Marvel eventually made a deal in the early ‘80s with Nelvana, a Canadian animation studio that primarily worked in TV but believed that The X-Men could make for a successful movie. Nelvana’s Michael Hirsh had good intentions, bringing soon-to-be-iconic X-Men writer Chris Clarement on board, with him putting together a pair of different pitches that both revolved around Kitty Pryde, but neither worked out and he eventually got replaced by Marvel’s Roy Thomas and Gerry Conway. At that point, Nelvana made a distribution deal with Orion Pictures—the studio behind loads of ‘80s genre hits—and a pair of unnamed producers who clearly had no idea how to make an X-Men movie came on board.

Thomas and Conway pitched a story that was fairly faithful to The X-Men of the comics, with newcomer Kitty Pryde arriving at a weird school full of kids with powers and eventually fighting a super-powered villain, but the unnamed producers didn’t like it, and as Polygon explains, each draft after that went further and further away from the source material. The details are so bizarre that they’re worth reading in full, but the basic idea behind the final story that Thomas and Conway pitched is that The X-Men are just a team of superheroes, there’s no school, no mutants, and therefore no prejudice against mutants. There was also a climactic battle at Easter Island, with Wolverine knocking a villain out of a statue’s nose (even though the real statues aren’t nearly that big).

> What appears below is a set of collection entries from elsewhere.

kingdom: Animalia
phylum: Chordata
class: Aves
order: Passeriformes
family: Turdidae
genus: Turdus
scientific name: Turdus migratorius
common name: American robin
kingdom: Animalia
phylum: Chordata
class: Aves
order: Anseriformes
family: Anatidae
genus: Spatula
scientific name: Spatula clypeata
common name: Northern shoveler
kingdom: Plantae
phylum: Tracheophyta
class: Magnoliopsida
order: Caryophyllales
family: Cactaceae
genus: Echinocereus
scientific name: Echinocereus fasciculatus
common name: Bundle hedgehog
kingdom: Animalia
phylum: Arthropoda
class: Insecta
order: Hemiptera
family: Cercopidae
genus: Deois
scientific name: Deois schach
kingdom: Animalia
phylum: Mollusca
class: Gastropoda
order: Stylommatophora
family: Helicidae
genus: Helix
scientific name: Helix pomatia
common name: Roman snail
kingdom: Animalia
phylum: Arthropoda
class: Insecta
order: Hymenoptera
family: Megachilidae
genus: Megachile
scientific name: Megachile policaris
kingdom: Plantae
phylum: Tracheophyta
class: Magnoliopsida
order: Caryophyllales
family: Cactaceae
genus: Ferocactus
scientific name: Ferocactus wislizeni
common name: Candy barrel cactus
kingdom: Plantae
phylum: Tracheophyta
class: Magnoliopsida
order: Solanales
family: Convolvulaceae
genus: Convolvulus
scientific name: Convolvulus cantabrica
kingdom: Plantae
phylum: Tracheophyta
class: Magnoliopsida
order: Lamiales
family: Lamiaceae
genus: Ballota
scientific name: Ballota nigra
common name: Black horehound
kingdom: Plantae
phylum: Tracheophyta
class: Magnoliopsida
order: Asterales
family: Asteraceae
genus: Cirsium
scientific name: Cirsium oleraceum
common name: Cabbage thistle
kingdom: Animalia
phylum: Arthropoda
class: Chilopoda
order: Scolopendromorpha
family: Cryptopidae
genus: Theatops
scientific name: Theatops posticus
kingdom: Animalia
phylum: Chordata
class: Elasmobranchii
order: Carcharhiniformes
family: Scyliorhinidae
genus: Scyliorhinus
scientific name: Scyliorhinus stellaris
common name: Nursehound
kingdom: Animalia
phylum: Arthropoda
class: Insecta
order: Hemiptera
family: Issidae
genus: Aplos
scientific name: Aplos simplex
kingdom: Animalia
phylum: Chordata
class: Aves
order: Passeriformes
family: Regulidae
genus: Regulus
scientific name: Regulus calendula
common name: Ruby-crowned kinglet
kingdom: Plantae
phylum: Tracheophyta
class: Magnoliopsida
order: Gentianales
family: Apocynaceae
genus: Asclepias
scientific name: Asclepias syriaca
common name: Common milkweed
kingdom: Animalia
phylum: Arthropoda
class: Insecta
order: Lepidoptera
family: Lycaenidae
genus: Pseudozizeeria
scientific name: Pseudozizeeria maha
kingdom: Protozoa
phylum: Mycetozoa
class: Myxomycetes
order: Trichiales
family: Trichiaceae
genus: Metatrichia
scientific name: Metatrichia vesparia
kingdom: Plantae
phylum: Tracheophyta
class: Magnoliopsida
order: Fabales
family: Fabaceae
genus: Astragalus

Luckily, Orion started to fall apart by the mid-’80s and it sat on the X-Men project for so long that Nelvana lost the rights to the characters. Fox eventually came along and scooped them up, and in 2000 it turned The X-Men into an actual hit movie that had mutants and a school for mutants and all the things you’d expect to see in an X-Men story. Nearly 20 years after that, there have been so many X-Men movies that we’re all pretty sick of them. Life is funny.